Find below sample code that demonstrate the fundamental features of PHP Simple HTML DOM Parser.

Read plain text from HTML document

echo file_get_html('https://www.google.com/')->plaintext;

Loads the specified HTML document into memory, parses it and returns the plain text. Note that file_get_html supports local files as well as remote files!

Read plaint text from HTML string

echo str_get_html('<ul><li>Hello, World!</li></ul>')->plaintext;

Parses the provided HTML string and returns the plain text. Note that the parser handles partial documents as well as full documents.
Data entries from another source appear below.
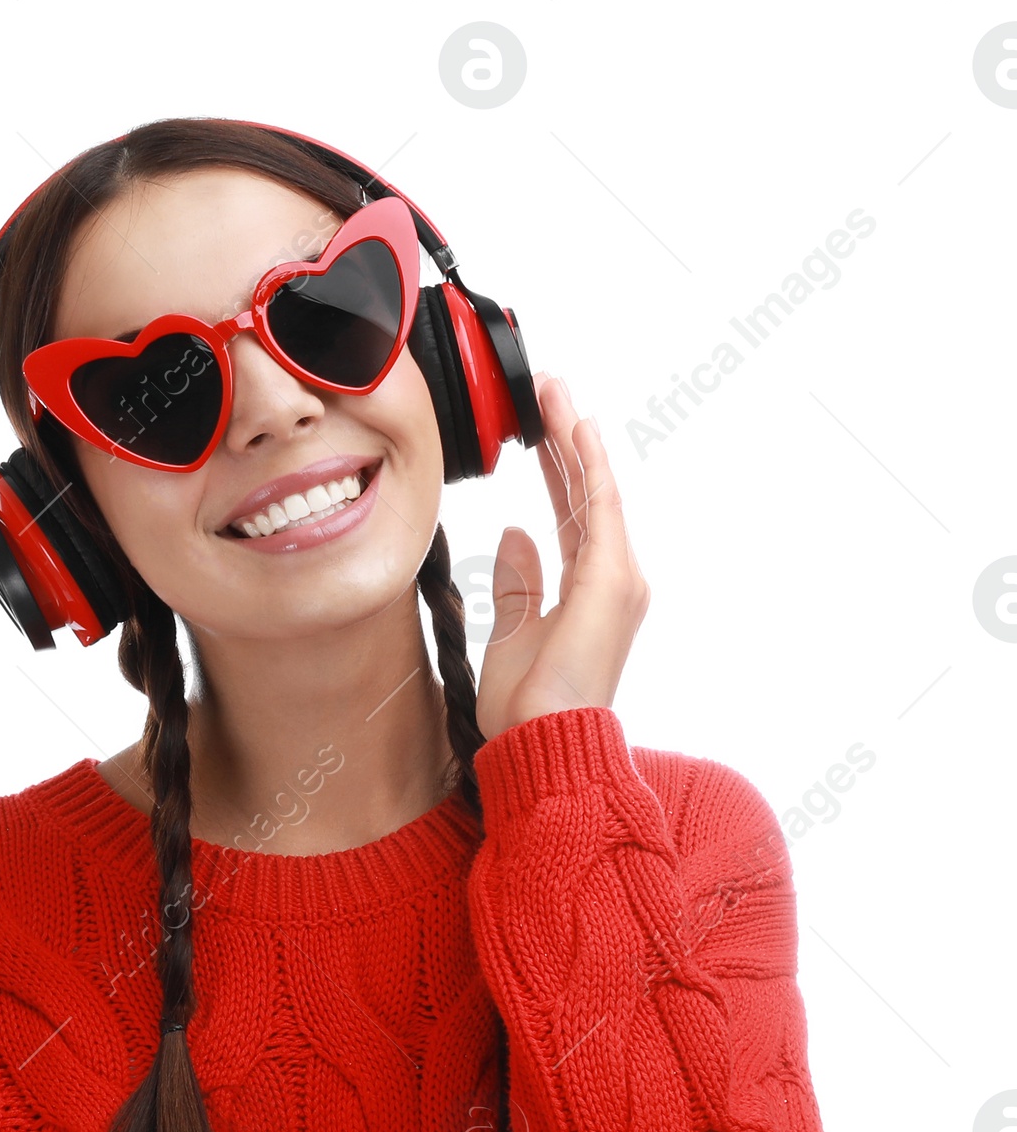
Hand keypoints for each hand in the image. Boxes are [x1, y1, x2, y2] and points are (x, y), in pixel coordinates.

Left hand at [474, 373, 649, 742]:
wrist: (544, 742)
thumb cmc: (528, 707)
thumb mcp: (513, 632)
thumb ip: (520, 582)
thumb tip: (515, 532)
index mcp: (590, 592)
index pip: (572, 514)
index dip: (555, 469)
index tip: (536, 430)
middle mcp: (612, 579)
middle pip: (587, 493)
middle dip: (565, 439)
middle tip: (547, 388)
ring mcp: (617, 578)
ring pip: (595, 490)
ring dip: (573, 437)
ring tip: (553, 390)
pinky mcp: (611, 579)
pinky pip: (600, 508)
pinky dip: (587, 465)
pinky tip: (574, 428)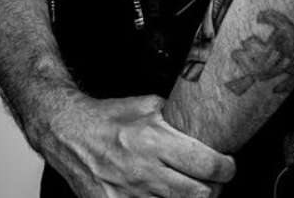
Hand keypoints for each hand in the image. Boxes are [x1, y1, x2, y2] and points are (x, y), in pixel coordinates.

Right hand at [35, 91, 234, 197]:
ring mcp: (130, 193)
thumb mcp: (143, 105)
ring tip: (188, 189)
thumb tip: (203, 121)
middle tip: (210, 180)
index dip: (226, 167)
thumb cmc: (105, 118)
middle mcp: (143, 169)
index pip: (207, 164)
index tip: (226, 165)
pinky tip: (164, 195)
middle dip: (213, 188)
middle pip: (200, 195)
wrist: (66, 133)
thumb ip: (174, 116)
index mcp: (152, 140)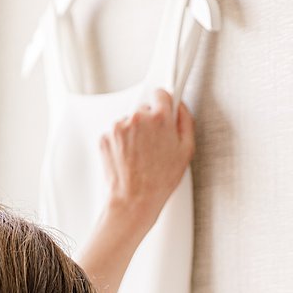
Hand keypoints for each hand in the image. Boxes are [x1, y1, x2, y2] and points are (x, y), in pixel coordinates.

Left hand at [98, 88, 194, 230]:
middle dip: (150, 123)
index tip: (164, 109)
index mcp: (160, 118)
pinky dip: (122, 143)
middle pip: (144, 109)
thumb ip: (186, 122)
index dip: (164, 103)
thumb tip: (180, 107)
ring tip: (141, 156)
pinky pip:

Read specific elements from HTML document

$html = file_get_html('https://www.google.com/');

foreach($html->find('img') as $element)
    echo $element->src . '<br>';

foreach($html->find('a') as $element)
    echo $element->href . '<br>';

Loads the specified document into memory and returns a list of image sources as well as anchor links. Note that find supports CSS selectors to find elements in the DOM.

Modify HTML documents

$doc = '<div id="hello">Hello, </div><div id="world">World!</div>';

$html = str_get_html($doc);

$html->find('div', 1)->class = 'bar';
$html->find('div[id=hello]', 0)->innertext = 'foo';

echo $html; // <div id="hello">foo</div><div id="world" class="bar">World!</div>

Parses the provided HTML string and replaces elements in the DOM before returning the updated HTML string. In this example, the class for the second div element is set to bar and the inner text for the first div element to foo.

Note that find supports a second parameter to return a single element from the array of matches.

Note that attributes can be accessed directly by the means of magic methods (->class and ->innertext in the example above).

Collect information from Slashdot

$html = file_get_html('https://slashdot.org/');

$articles = $html->find('article[data-fhtype="story"]');

foreach($articles as $article) {
    $item['title'] = $article->find('.story-title', 0)->plaintext;
    $item['intro'] = $article->find('.p', 0)->plaintext;
    $item['details'] = $article->find('.details', 0)->plaintext;
    $items[] = $item;
}

print_r($items);

Collects information from Slashdot for further processing.

Note that the combination of CSS selectors and magic methods make the process of parsing HTML documents a simple task that is easy to understand.